Coach Doc Rivers reported that Jefferson was clearly hitting a mental, if not physical, wall during practice, missing defensive assignments and losing focus. Jefferson did not dispute that, 29 contests into his NBA career, the pro game has become a grind on and off the court. It has become tougher for Jefferson, who turns 20 Wednesday, to sustain his focus.
"There's a lot of stuff you've just got to know," said Jefferson, who is also recovering slowly from a cold. "You've got to be on time for everything. Right now, I've got to catch a plane. I haven't even packed. On the court, you've got to know every little thing. If you mess up, the whole thing messes up. You've got to use your mind and be mentally tough.
"I'm just now getting over a bad, bad cold.

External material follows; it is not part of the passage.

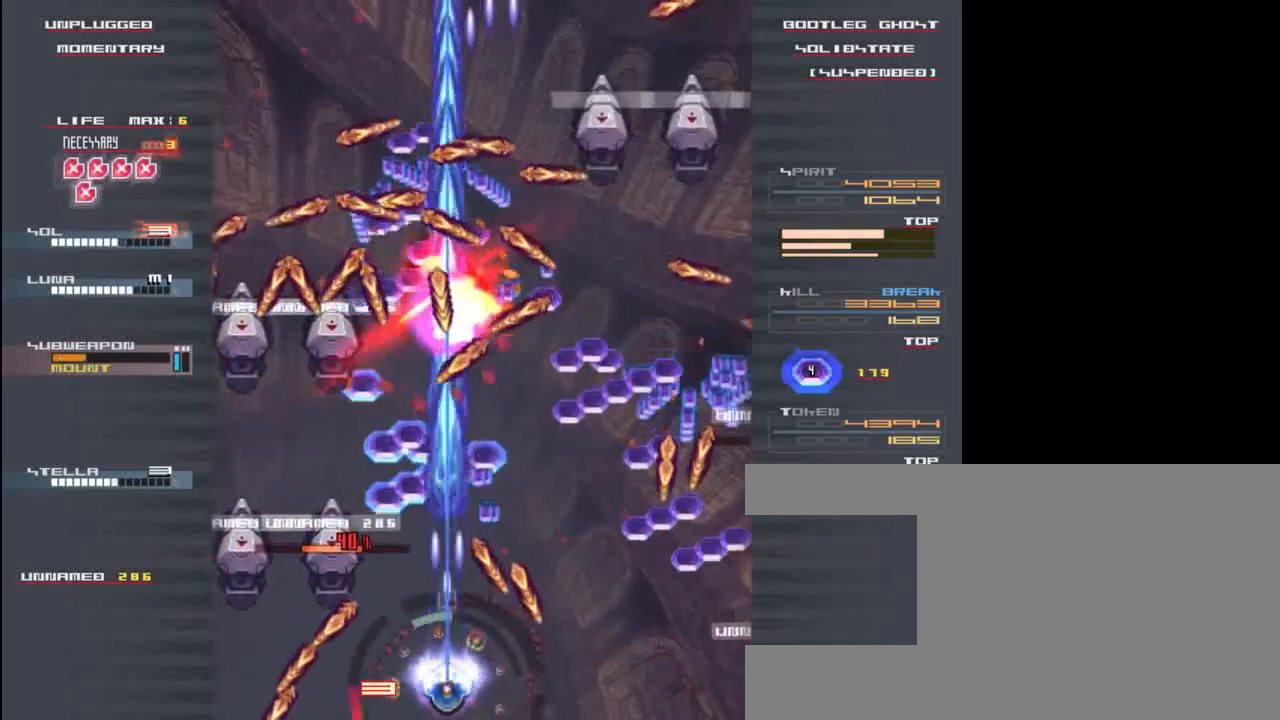
{"keys": ["left", "x", "z"], "events": [[83, "x", "up"], [283, "up", "down"], [383, "left", "down"], [417, "up", "up"], [500, "x", "down"]]}
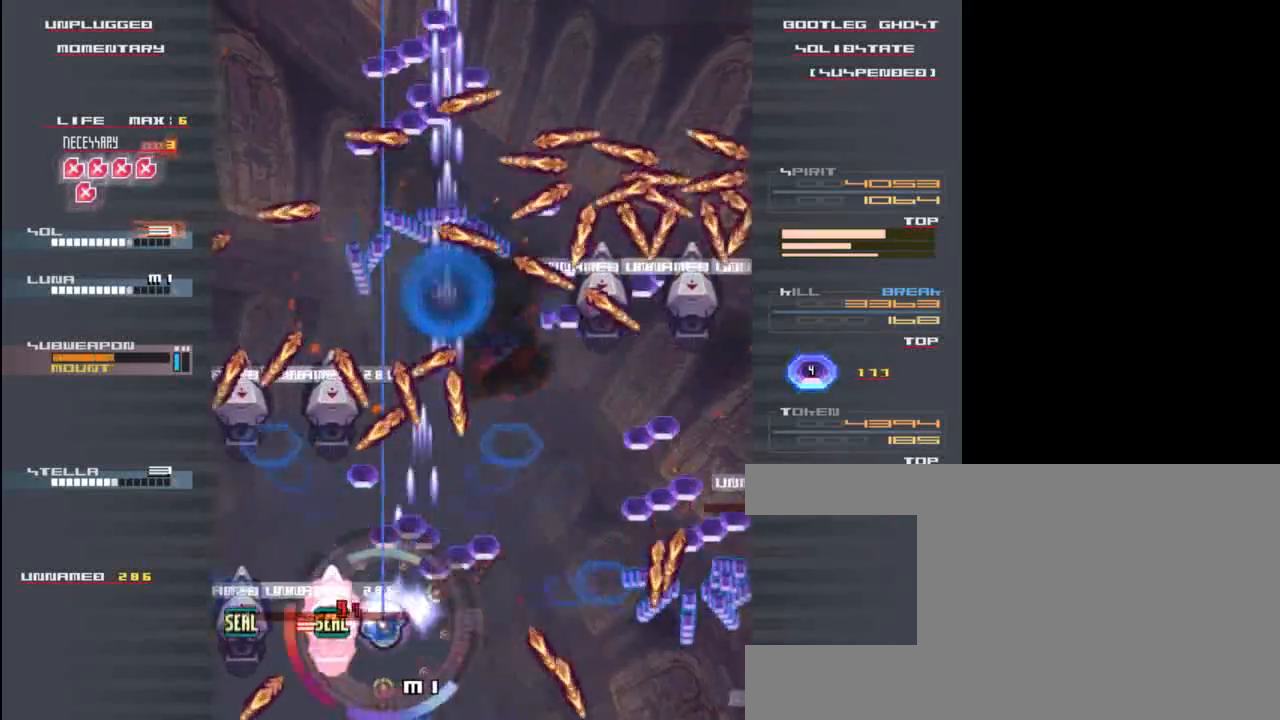
{"keys": ["down", "left", "z"], "events": [[183, "x", "up"], [283, "left", "up"], [400, "x", "down"], [467, "down", "down"], [500, "left", "down"], [500, "x", "up"]]}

I don't want to be the type that runs to Doc and says, 'Look, I'm sick.' I'm trying to play through. Right now, he probably doesn't know I've been sick. I just want to come out and play hard. You've got to take care of yourself. My body is like my business. If I don't take care of my body, I don't have any business."
Though Jefferson may be a little under the weather, the Celtics' bench play overall has a healthy outlook. The reserves were big contributors in a 108-103 victory over the Wizards Friday. The bench accounted for 36 points, including 10 by rookie Tony Allen in seven minutes.
When the season started, Rivers did not know exactly what he had with the Celtics. That explains his inconsistent, sometimes indecipherable, substitution patterns, and his decision to start Ricky Davis. But as Boston moves toward the midpoint of the schedule, Rivers has grown more familiar and comfortable with his roster. That explains the Celtics' improving bench play.
"They pretty much know who they are and who's going to be on the floor with them," said Rivers. "This is a whole new group of guys playing with each other, so it takes time for them. It's easy for a group of starters because they're on the floor for 35 minutes. You're asking a group that's on the floor for seven minutes, eight minutes, 10 minutes, then 10 minutes again in the second half, to get continuity. That's not a lot of time to get it. So it's going to take them time, and I think they're going to keep getting better."
Rivers has found productive roles for Jefferson, Allen, Davis, Marcus Banks, and Walter McCarty. With Tom Gugliotta back in the mix and Delonte West looking at another two weeks, minimum, before he returns to practice, there certainly will be more tinkering with the rotation. But the reserves have a better understanding of what Rivers expects from them, and it shows.
"Everybody is going to have up-and-down seasons," said McCarty. "But we're all comfortable with our roles. We know what we're supposed to do in the game, what plays to run, and when we're coming into the game. It's all coming together. We still have a lot of work to do, but there's going to be nights when we're all playing well.
"[Against Washington], we were all playing well. I came in and knocked some shots down. Tony Allen played well. Marcus has really been playing well as far as getting to the rim and getting guys good shots. Occasionally, Al has big nights down in the paint where he's able to put a string of baskets together.
"There's going to be a lot of different nights where different people step up. We've got a bench capable of scoring a lot of points. We bring a lot of energy and fresh legs off the bench."
The bench has a lot of depth, especially considering that Gugliotta, Kendrick Perkins, and soon West will be competing to get back into the rotation. Perkins may catch a break tonight in Detroit with Rivers contemplating some rest for Jefferson.
"Right now, [Jefferson] is missing more and more rotations to the point where we're going to have to make a decision," said Rivers. "Either he learns it or he sits for a while to rejuvenate. The one thing we can't do is give him minutes because that's a terrible message to give to our team. You get minutes when you earn them."
While Jefferson may lose some minutes, the bench has certainly earned an increasing amount of respect in the time it does have.